◆ **REQUIREMENT**
Transcribe the whole listing exactly, but do not carry over its pictures.

◆ **INFORMATION SUPPLIED**

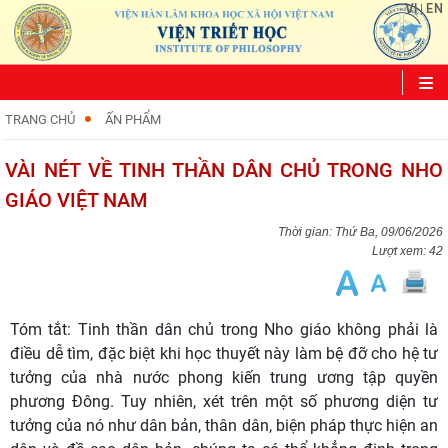
VI
EN
|
TRANG CHỦ
ẤN PHẨM
VÀI NÉT VỀ TINH THẦN DÂN CHỦ TRONG NHO
GIÁO VIỆT NAM
Thứ Ba, 09/06/2026
Lượt xem: 42
Tóm tắt: Tinh thần dân chủ trong Nho giáo không phải là
điều dễ tìm, đặc biệt khi học thuyết này làm bệ đỡ cho hệ tư
tưởng của nhà nước phong kiến trung ương tập quyền
phương Đông. Tuy nhiên, xét trên một số phương diện tư
tưởng của nó như dân bản, thân dân, biện pháp thực hiện an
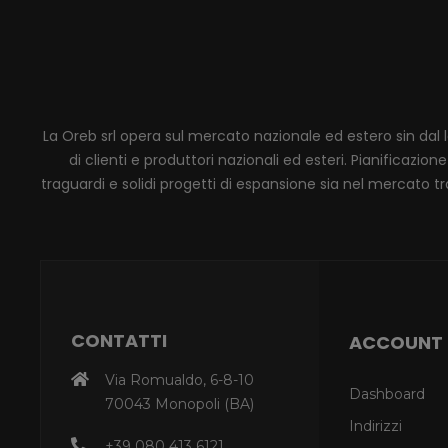
La Oreb srl opera sul mercato nazionale ed estero sin dal 
di clienti e produttori nazionali ed esteri. Pianificaz
traguardi e solidi progetti di espansione sia nel mercato tra
CONTATTI
ACCOUNT
Via Romualdo, 6-8-10
Dashboard
70043 Monopoli (BA)
Indirizzi
+39 080 413 6121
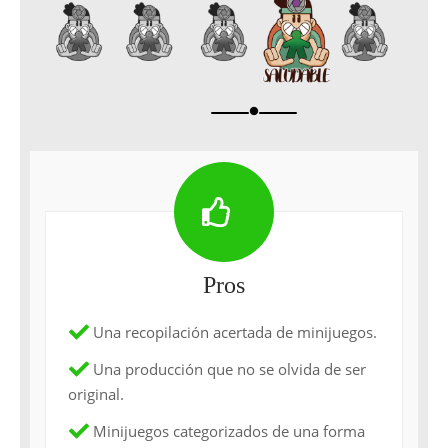
brightness_1
Pros
Una recopilación acertada de minijuegos.
Una producción que no se olvida de ser
original.
Minijuegos categorizados de una forma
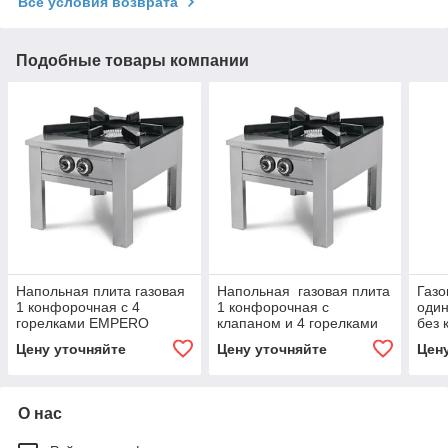
Все условия возврата
Подобные товары компании
Напольная плита газовая
Напольная газовая плита
Газо
1 конфорочная с 4
1 конфорочная с
один
горелками EMPERO
клапаном и 4 горелками
без
EMPERO
Цену уточняйте
Цену уточняйте
Цен
О нас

◆ **ANSWER SPACE**
VI
EN
|
TRANG CHỦ
ẤN PHẨM
VÀI NÉT VỀ TINH THẦN DÂN CHỦ TRONG NHO
GIÁO VIỆT NAM
Thứ Ba, 09/06/2026
Lượt xem: 42
Tóm tắt: Tinh thần dân chủ trong Nho giáo không phải là
điều dễ tìm, đặc biệt khi học thuyết này làm bệ đỡ cho hệ tư
tưởng của nhà nước phong kiến trung ương tập quyền
phương Đông. Tuy nhiên, xét trên một số phương diện tư
tưởng của nó như dân bản, thân dân, biện pháp thực hiện an
La Oreb srl opera sul mercato nazionale ed estero sin dal 
di clienti e produttori nazionali ed esteri. Pianificaz
traguardi e solidi progetti di espansione sia nel mercato tra
CONTATTI
ACCOUNT
Via Romualdo, 6-8-10
Dashboard
70043 Monopoli (BA)
Indirizzi
+39 080 413 6121
brightness_1
Pros
Una recopilación acertada de minijuegos.
Una producción que no se olvida de ser
original.
Minijuegos categorizados de una forma
Все условия возврата
Подобные товары компании
Напольная плита газовая
Напольная газовая плита
Газо
1 конфорочная с 4
1 конфорочная с
один
горелками EMPERO
клапаном и 4 горелками
без
EMPERO
Цену уточняйте
Цену уточняйте
Цен
О нас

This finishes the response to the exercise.